2020 Hanau saldırısı:
19 Şubat 2020'de Almanya'nın Hessen eyaletindeki Hanau kentinde iki nargile salonunu hedef alan silahlı saldırılar.Adının Tobias Rathjen olduğu tespit edilen fail de dahil olmak üzere saldırılarda 11 kişi öldü ve beş kişi de yaralandı. Anılan mekanlarda gerçekleştirilen saldırıda ölenlerin 4’dü Türk Vatandaşı. Her iki işletmenin de çoğunlukla Türk müşteri kitlesine sahiptir.
2024 Solingen:
Solingen faciasından 31 yıl sonra 4 Türk kökenli Bulgaristan vatandaşları Kundaklama sonucunda hayatlarını kayıp ettiler.
(Kundaklamayı yapan kişiler bulunamadı)
2024 Köln'de Türke ayit Eğlence mekanında Bombalı saldırı:
Köln'de Türk İşletmesine Bomba ile Patlatılarak bir Temizlik görevlisi ile iki kişi ağır yaralandı.
14 Eylül 2024 Eberswalde Kundaklaması:
14 Eylül’de Almanya'nın Brandenburg Eyaleti'ndeki Eberswalde kentindeki dört katlı apartmanın giriş katında oturan Emine Çoban ve 5 yaşındaki oğlu Umut’un Kundaklanarak Vefat etdiler.

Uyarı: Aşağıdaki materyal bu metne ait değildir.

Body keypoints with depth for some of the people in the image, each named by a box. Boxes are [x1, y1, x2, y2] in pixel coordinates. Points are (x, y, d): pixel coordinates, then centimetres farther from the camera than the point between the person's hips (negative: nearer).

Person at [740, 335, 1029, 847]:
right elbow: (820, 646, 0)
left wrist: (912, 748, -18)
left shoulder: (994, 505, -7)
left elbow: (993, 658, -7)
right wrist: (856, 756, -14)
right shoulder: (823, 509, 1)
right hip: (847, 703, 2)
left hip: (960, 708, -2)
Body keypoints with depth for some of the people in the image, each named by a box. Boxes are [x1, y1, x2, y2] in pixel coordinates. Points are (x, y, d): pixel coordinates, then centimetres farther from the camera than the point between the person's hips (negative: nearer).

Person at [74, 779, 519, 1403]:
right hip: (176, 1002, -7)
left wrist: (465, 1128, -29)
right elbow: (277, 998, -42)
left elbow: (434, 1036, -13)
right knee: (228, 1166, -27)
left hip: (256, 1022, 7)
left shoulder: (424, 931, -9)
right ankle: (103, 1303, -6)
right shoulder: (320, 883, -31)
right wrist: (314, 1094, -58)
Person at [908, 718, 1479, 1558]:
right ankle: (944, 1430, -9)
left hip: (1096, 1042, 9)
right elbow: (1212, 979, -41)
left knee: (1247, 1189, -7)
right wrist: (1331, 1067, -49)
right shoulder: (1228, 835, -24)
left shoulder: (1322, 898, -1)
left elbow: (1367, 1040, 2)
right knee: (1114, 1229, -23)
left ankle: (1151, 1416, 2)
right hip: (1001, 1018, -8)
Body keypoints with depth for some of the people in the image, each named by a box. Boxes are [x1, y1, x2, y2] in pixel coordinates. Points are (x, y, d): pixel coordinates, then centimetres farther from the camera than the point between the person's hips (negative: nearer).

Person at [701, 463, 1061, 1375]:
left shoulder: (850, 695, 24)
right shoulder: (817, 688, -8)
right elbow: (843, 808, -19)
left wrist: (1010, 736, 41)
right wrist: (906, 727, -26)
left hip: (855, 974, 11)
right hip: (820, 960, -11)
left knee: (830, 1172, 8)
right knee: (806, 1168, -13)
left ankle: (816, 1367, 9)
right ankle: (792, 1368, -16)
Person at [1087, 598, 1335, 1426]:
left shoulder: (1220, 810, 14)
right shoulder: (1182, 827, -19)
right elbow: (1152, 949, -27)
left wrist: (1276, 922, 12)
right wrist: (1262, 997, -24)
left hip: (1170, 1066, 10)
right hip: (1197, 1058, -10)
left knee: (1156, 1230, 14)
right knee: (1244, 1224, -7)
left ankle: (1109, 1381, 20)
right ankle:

(Kundaklama'yı yapan kişiler bulunamadı)
Duisburg Ditib Din Görevlisi:
Almanya’nın Duisburg kentinde 6 Kasım 2024’te kaybolan ve 17 Kasım’da Hollanda sınırındaki Ren Nehri’nde cansız bedeni bulunan DİTİB Eyüp Sultan Camii din görevlisi Fatih Eryılmaz. Sabah Namazına giden 6 Kasım’da a ve Telefon’unu Camii de bırakarak Sabah saatlerinde kayıplara karışması kendisini kasten öldürmüş olamaz diye düşünüyoruz. Alman Polisleri 3. Şahıs izine rastlanmadı diyerek Otopside yer verdiler. Konuyu kapatdılar.
Almanya Federal İçişleri Bakanı Nancy Faeser'in konuşması:
"Türk imamlar yakında Almanya'da vaaz veremeyecek. Türk dini otoritesi Diyanet, defalarca Yahudi devletine ve Yahudilere karşı kışkırtmalarda bulunuyor uzun müzakerelerin ardından, Türkiye'den devlet memuru imam gönderilmesine son verecek bir anlaşmayı Türkiye ile ilk kez akdetebildiğimiz için mutluyum."
Olayın arkasında yatan nedenlerin bir an önce aydınlatılmasını ve olası şüphelerin adalet karşısına çıkarılmasını bekliyoruz.